▶ Request
Give back each record precisely, pictures excluded.

Source records:
···
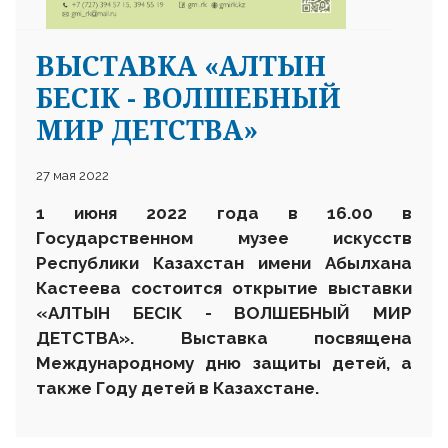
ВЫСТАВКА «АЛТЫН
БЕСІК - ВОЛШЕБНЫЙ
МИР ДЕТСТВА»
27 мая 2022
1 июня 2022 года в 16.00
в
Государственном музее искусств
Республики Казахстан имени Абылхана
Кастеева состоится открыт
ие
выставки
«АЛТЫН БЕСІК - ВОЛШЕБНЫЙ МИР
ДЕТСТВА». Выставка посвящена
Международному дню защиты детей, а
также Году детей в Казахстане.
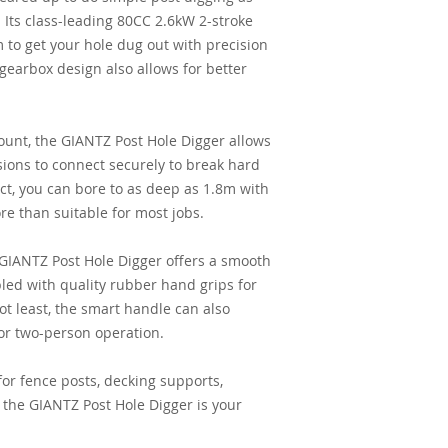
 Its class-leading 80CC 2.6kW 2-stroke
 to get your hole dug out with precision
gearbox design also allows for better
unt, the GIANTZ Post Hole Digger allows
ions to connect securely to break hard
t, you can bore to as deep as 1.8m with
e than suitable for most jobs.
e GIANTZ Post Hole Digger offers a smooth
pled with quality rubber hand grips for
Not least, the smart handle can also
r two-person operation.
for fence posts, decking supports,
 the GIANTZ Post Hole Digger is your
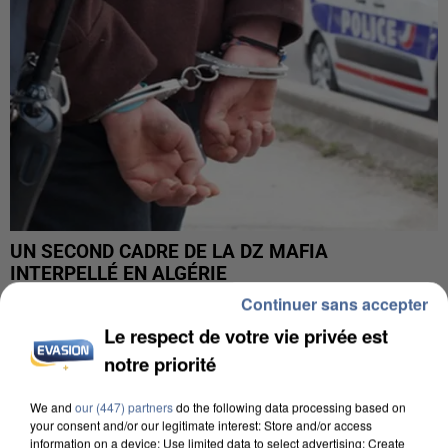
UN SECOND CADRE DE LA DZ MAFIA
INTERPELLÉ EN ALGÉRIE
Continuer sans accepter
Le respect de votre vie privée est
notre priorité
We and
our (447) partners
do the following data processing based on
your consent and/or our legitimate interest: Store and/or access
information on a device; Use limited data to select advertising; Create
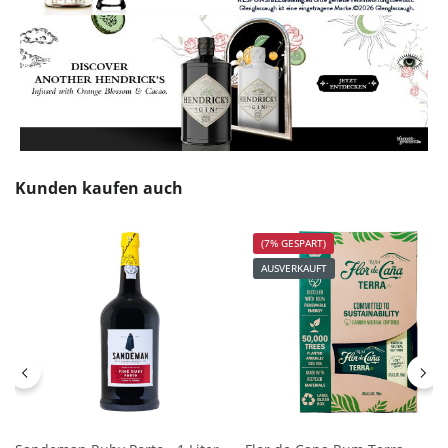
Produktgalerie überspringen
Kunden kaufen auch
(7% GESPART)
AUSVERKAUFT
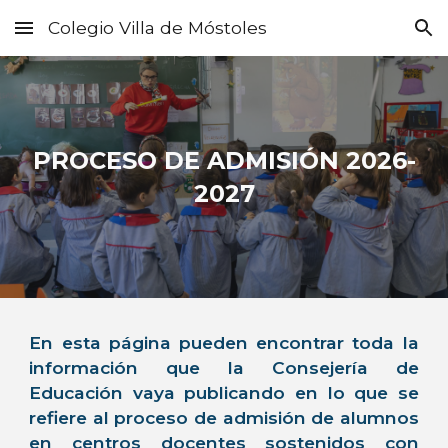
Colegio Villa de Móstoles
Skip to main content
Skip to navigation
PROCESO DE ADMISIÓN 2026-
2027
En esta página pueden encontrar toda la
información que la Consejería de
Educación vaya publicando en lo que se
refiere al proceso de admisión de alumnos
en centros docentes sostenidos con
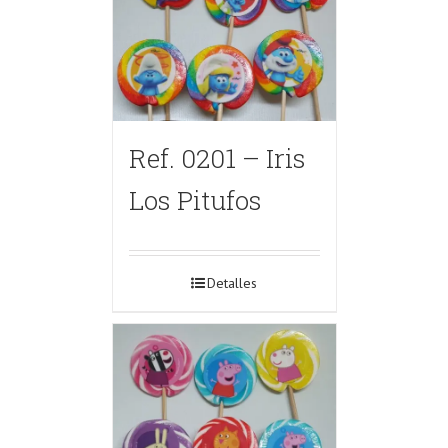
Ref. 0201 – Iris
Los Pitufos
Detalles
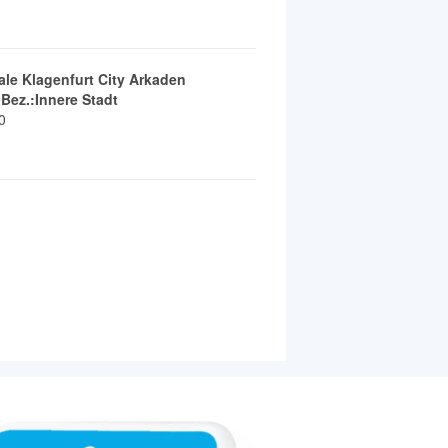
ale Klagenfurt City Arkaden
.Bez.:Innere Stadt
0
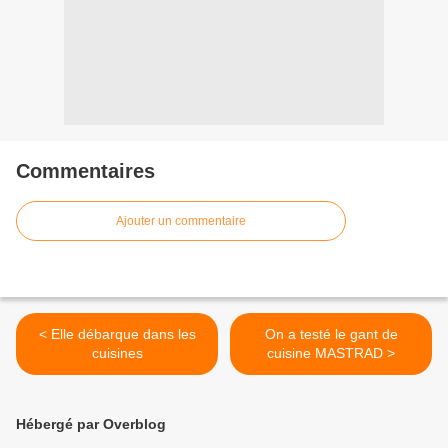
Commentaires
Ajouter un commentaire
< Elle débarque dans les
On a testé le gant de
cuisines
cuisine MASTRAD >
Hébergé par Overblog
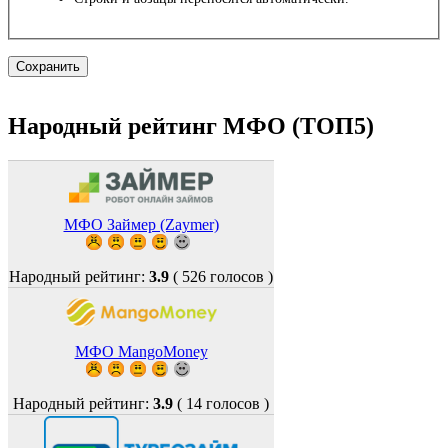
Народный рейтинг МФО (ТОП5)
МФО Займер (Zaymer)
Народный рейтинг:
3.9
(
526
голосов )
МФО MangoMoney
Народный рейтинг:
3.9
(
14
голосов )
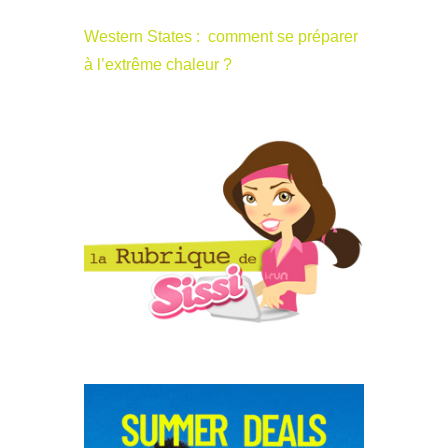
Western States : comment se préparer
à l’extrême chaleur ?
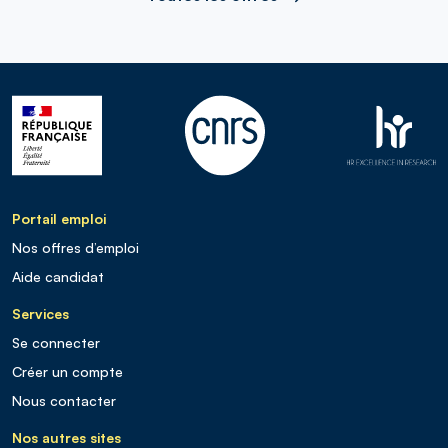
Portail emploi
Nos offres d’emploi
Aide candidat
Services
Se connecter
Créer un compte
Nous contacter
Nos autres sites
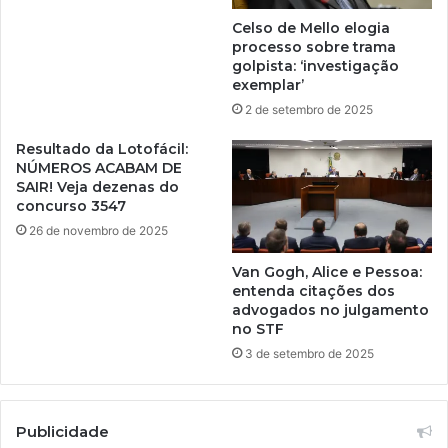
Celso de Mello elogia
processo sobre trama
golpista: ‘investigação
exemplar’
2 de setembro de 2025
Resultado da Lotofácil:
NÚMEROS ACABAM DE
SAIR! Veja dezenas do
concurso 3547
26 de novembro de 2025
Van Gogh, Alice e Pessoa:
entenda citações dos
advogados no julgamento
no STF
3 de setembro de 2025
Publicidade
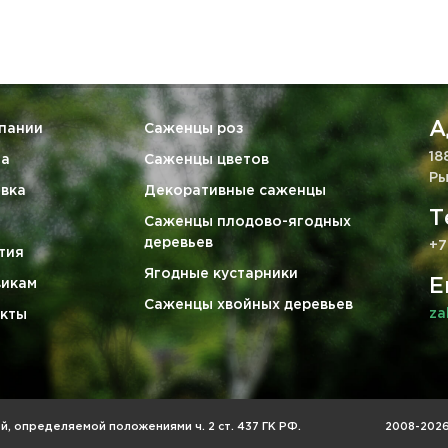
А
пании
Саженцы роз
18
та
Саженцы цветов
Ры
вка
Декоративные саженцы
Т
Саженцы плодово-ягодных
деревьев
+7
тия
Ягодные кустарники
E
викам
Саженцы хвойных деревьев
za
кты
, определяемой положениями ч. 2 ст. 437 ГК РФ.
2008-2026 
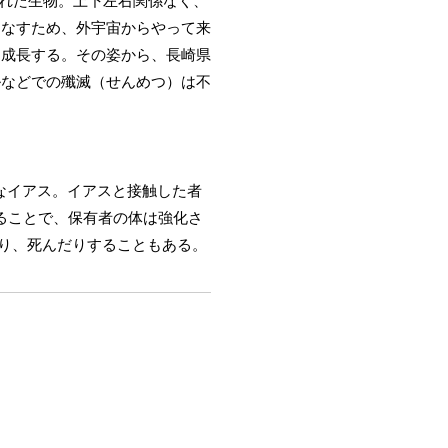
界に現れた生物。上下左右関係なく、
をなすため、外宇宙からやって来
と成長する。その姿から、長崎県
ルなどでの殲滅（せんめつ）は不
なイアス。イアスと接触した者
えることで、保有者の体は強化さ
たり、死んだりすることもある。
···
▶ Answer
ВЫСТАВКА «АЛТЫН
БЕСІК - ВОЛШЕБНЫЙ
МИР ДЕТСТВА»
27 мая 2022
1 июня 2022 года в 16.00
в
Государственном музее искусств
Республики Казахстан имени Абылхана
Кастеева состоится открыт
ие
выставки
«АЛТЫН БЕСІК - ВОЛШЕБНЫЙ МИР
ДЕТСТВА». Выставка посвящена
Международному дню защиты детей, а
также Году детей в Казахстане.
 Its class-leading 80CC 2.6kW 2-stroke
 to get your hole dug out with precision
gearbox design also allows for better
unt, the GIANTZ Post Hole Digger allows
ions to connect securely to break hard
t, you can bore to as deep as 1.8m with
e than suitable for most jobs.
e GIANTZ Post Hole Digger offers a smooth
pled with quality rubber hand grips for
Not least, the smart handle can also
r two-person operation.
for fence posts, decking supports,
 the GIANTZ Post Hole Digger is your
UN SECOND CADRE DE LA DZ MAFIA
INTERPELLÉ EN ALGÉRIE
Continuer sans accepter
Le respect de votre vie privée est
notre priorité
We and
our (447) partners
do the following data processing based on
your consent and/or our legitimate interest: Store and/or access
information on a device; Use limited data to select advertising; Create
Produktgalerie überspringen
Kunden kaufen auch
(7% GESPART)
AUSVERKAUFT
Colegio Villa de Móstoles
Skip to main content
Skip to navigation
PROCESO DE ADMISIÓN 2026-
2027
En esta página pueden encontrar toda la
información que la Consejería de
Educación vaya publicando en lo que se
refiere al proceso de admisión de alumnos
en centros docentes sostenidos con
Ref. 0201 – Iris
Los Pitufos
Detalles
ale Klagenfurt City Arkaden
.Bez.:Innere Stadt
0
Commentaires
Ajouter un commentaire
< Elle débarque dans les
On a testé le gant de
cuisines
cuisine MASTRAD >
Hébergé par Overblog
Народный рейтинг МФО (ТОП5)
МФО Займер (Zaymer)
Народный рейтинг:
3.9
(
526
голосов )
МФО MangoMoney
Народный рейтинг:
3.9
(
14
голосов )
Western States : comment se préparer
à l’extrême chaleur ?
Portail emploi
Nos offres d’emploi
Aide candidat
Services
Se connecter
Créer un compte
Nous contacter
Nos autres sites
Celso de Mello elogia
processo sobre trama
golpista: ‘investigação
exemplar’
2 de setembro de 2025
Resultado da Lotofácil:
NÚMEROS ACABAM DE
SAIR! Veja dezenas do
concurso 3547
26 de novembro de 2025
Van Gogh, Alice e Pessoa:
entenda citações dos
advogados no julgamento
no STF
3 de setembro de 2025
Publicidade
А
пании
Саженцы роз
18
та
Саженцы цветов
Ры
вка
Декоративные саженцы
Т
Саженцы плодово-ягодных
деревьев
+7
тия
Ягодные кустарники
E
викам
Саженцы хвойных деревьев
za
кты
, определяемой положениями ч. 2 ст. 437 ГК РФ.
2008-2026 
界に現れた生物。上下左右関係なく、
をなすため、外宇宙からやって来
と成長する。その姿から、長崎県
ルなどでの殲滅（せんめつ）は不
なイアス。イアスと接触した者
えることで、保有者の体は強化さ
たり、死んだりすることもある。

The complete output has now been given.